Me:   Hmmmm.  How deep does this rogue business have to go?  Do I just have to write it on my character sheet?

Carl:   Heh heh heh... No.  From now on he has rogue abilities, not thief abilities.  He has to join the Rogues Guild of the nearest city.  He speaks Rogue's Cant--

Me:   STOP!  Stop.  Just... hand me... the 4-sider.

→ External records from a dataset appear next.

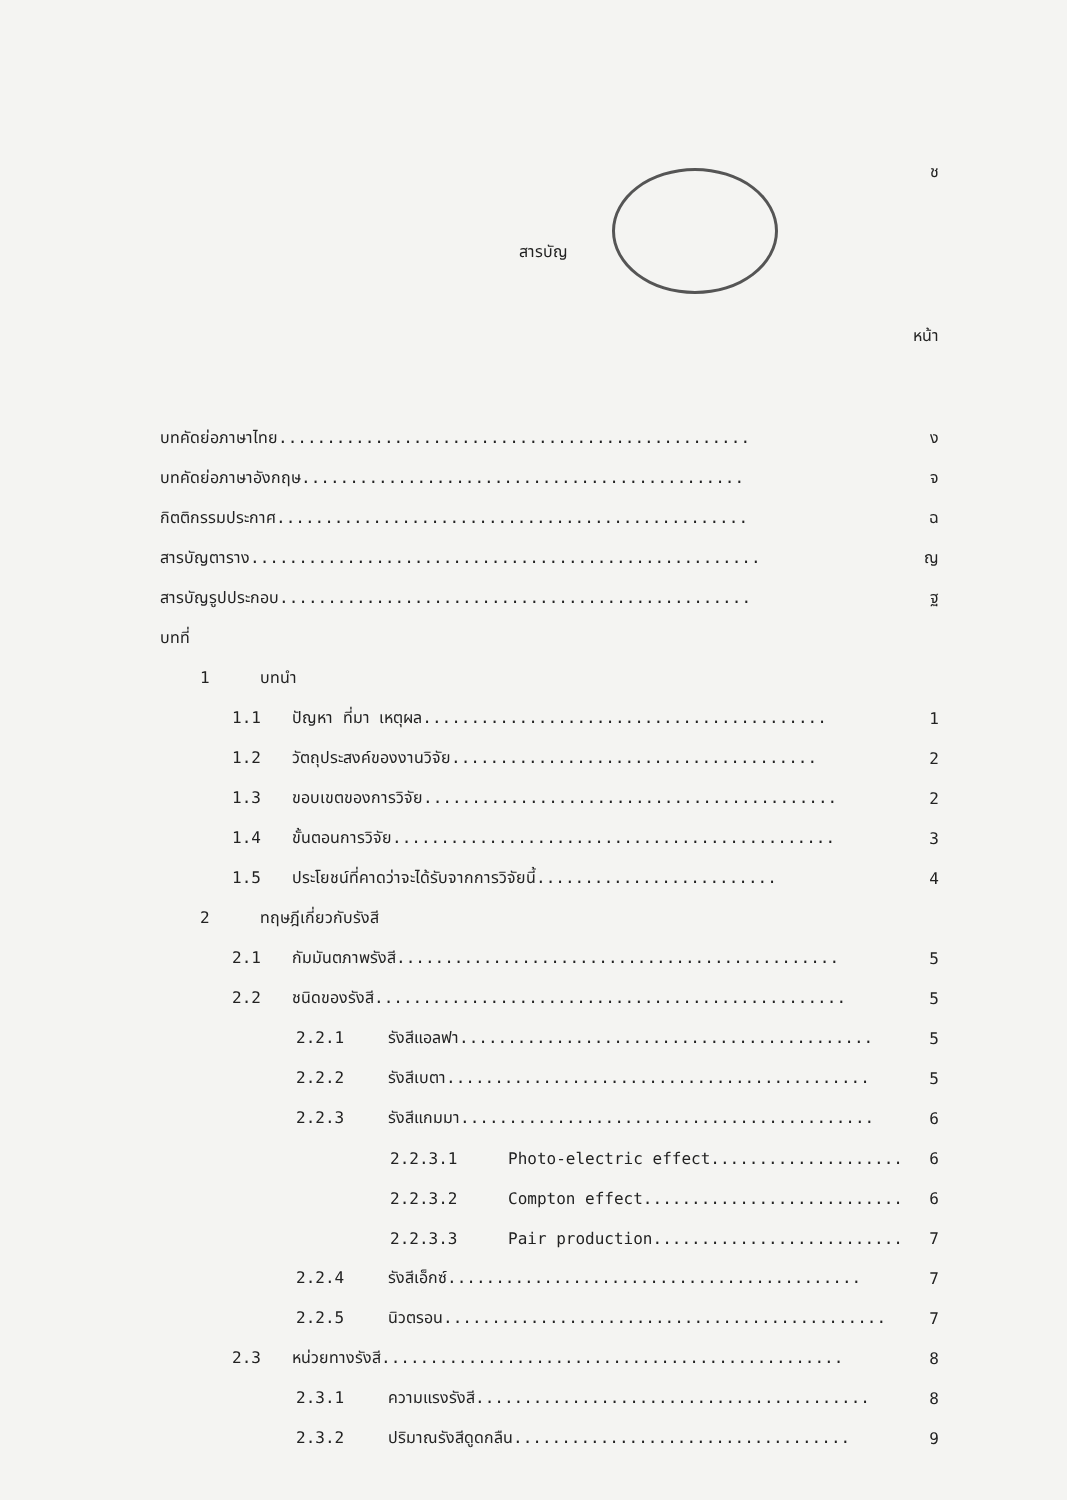ช
สารบัญ
หน้า
บทคัดย่อภาษาไทย................................................. ง
บทคัดย่อภาษาอังกฤษ.............................................. จ
กิตติกรรมประกาศ................................................. ฉ
สารบัญตาราง..................................................... ญ
สารบัญรูปประกอบ................................................. ฐ
บทที่
1 บทนำ
1.1 ปัญหา ที่มา เหตุผล.......................................... 1
1.2 วัตถุประสงค์ของงานวิจัย...................................... 2
1.3 ขอบเขตของการวิจัย........................................... 2
1.4 ขั้นตอนการวิจัย.............................................. 3
1.5 ประโยชน์ที่คาดว่าจะได้รับจากการวิจัยนี้......................... 4
2 ทฤษฎีเกี่ยวกับรังสี
2.1 กัมมันตภาพรังสี.............................................. 5
2.2 ชนิดของรังสี................................................. 5
2.2.1 รังสีแอลฟา........................................... 5
2.2.2 รังสีเบตา............................................ 5
2.2.3 รังสีแกมมา........................................... 6
2.2.3.1 Photo-electric effect.................... 6
2.2.3.2 Compton effect........................... 6
2.2.3.3 Pair production.......................... 7
2.2.4 รังสีเอ็กซ์........................................... 7
2.2.5 นิวตรอน.............................................. 7
2.3 หน่วยทางรังสี................................................ 8
2.3.1 ความแรงรังสี......................................... 8
2.3.2 ปริมาณรังสีดูดกลืน................................... 9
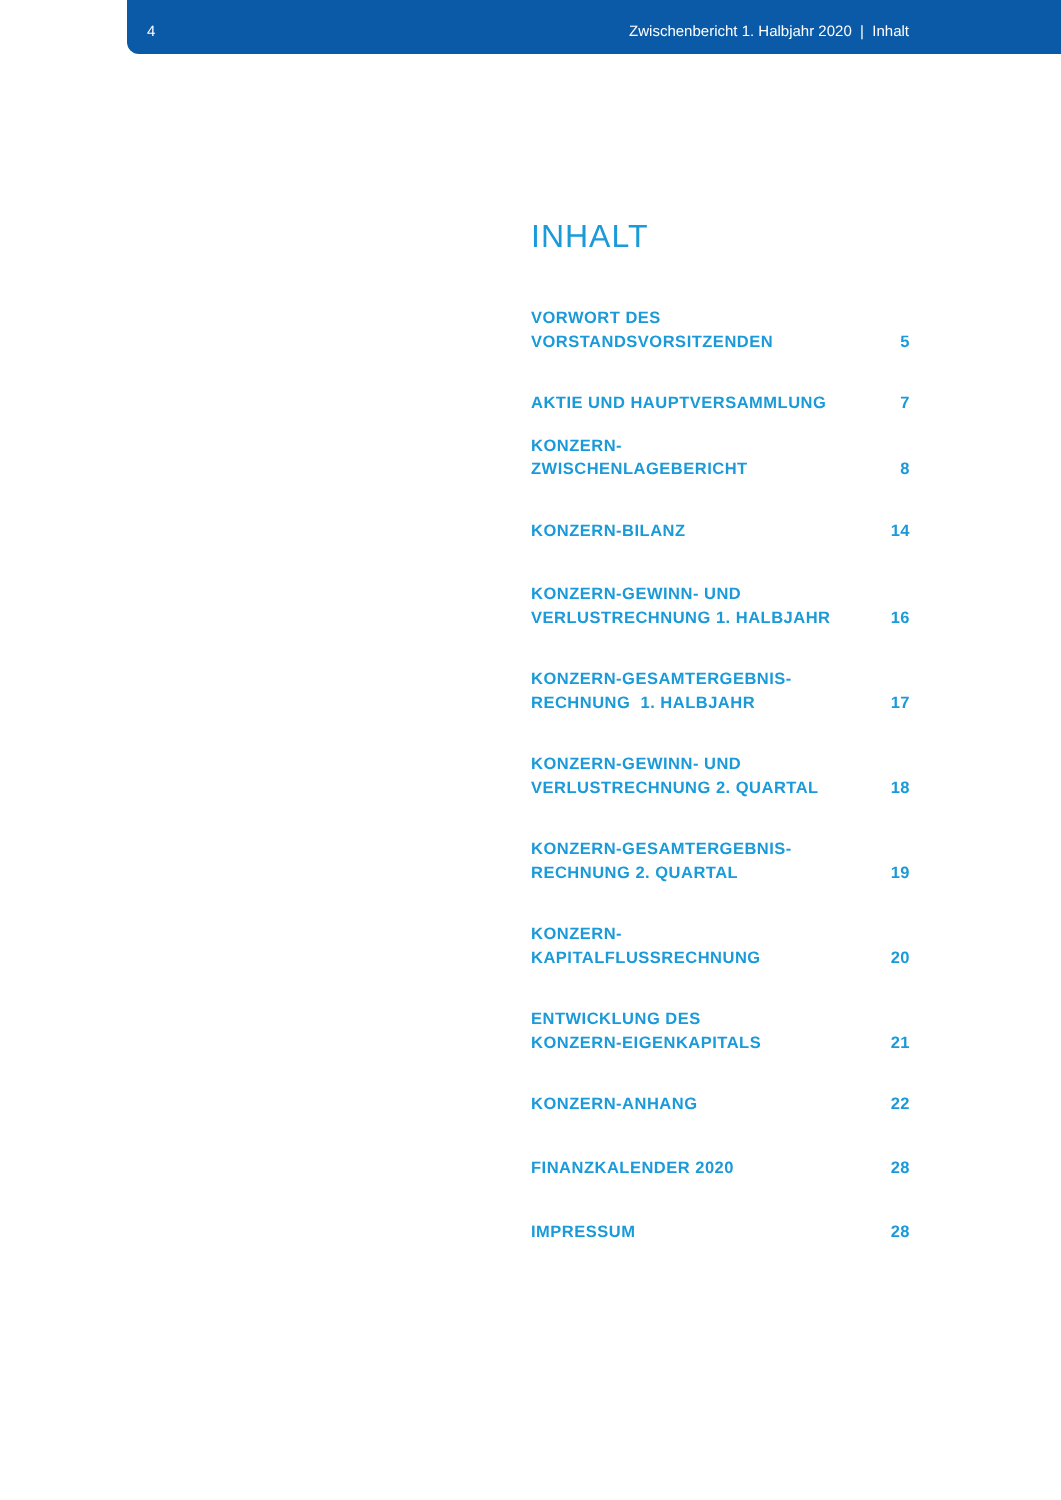4 Zwischenbericht 1. Halbjahr 2020 | Inhalt
INHALT
VORWORT DES
VORSTANDSVORSITZENDEN 5
AKTIE UND HAUPTVERSAMMLUNG 7
KONZERN-
ZWISCHENLAGEBERICHT 8
KONZERN-BILANZ 14
KONZERN-GEWINN- UND
VERLUSTRECHNUNG 1. HALBJAHR 16
KONZERN-GESAMTERGEBNIS-
RECHNUNG 1. HALBJAHR 17
KONZERN-GEWINN- UND
VERLUSTRECHNUNG 2. QUARTAL 18
KONZERN-GESAMTERGEBNIS-
RECHNUNG 2. QUARTAL 19
KONZERN-
KAPITALFLUSSRECHNUNG 20
ENTWICKLUNG DES
KONZERN-EIGENKAPITALS 21
KONZERN-ANHANG 22
FINANZKALENDER 2020 28
IMPRESSUM 28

The moral of the story: Blogger beware!  There is a price to be paid for slathering the internet with your self-indulgent drivel.

Thursday, July 30, 2015

Saving Throws: How many is too many?

In my game, I prefer the one universal saving throw category advanced by S&W White Box and perhaps a few other OSR ripoffs as well.  While I find the saving throw categories that Father G. devised back in the 70s to be as charmingly quirky as the next old schooler, they've always struck me as rather arbitrary, needlessly complex, and, ironically, uncomprehensive.  Instead, at my table everyone needs an 18 to save against everything.  Everyone.  Against everything.*

This doesn't mean that all saving throws are created equal however.  When I, as MC, declare that a save is in order, I don't just say "All right dickheads, make a save".  Oh no, there's always a descriptive component to the save.  Often it's "save vs. death" or "poison" or something standard like that, but it can also be extremely specific as well, here's a list of saving throws that I can remember offering to my players:
save vs. poison
save vs. traps
save vs. death
save vs. parallelization
save vs. nausea
save vs. libido
save vs. flesh-eating bile
save vs. watching-your-innards-spill-out-on-the-ground
But it really doesn't matter: in most cases the descriptor has no bearing on the saving throw. You still need to roll an 18 or higher.  As a fer instance, no PC class or race in my game has any advantage over another in watching their innards spill out on the ground.  You're still just hoping to roll an 18 or better.**

However, there are circumstances where I'd allow a bonus based on the characters race, class, or personal experience.  Thieves, I'd say, might be offered an advantage on saves vs. traps.  Or elves saving vs. libido; everyone knows how virtuously dull they are.  They get a +12 bonus in addition to level and any applicable wisdom bonus.  If, despite all that, they still manage to blow their save I'd offer them best 2 out of 3.

*You do, in most cases, get to add your level/hit dice to your die roll.  Possibly other bonuses.  Keep reading. 
** Gutless beings such as water elementals or stone golems would likely be immune to this sort of thing.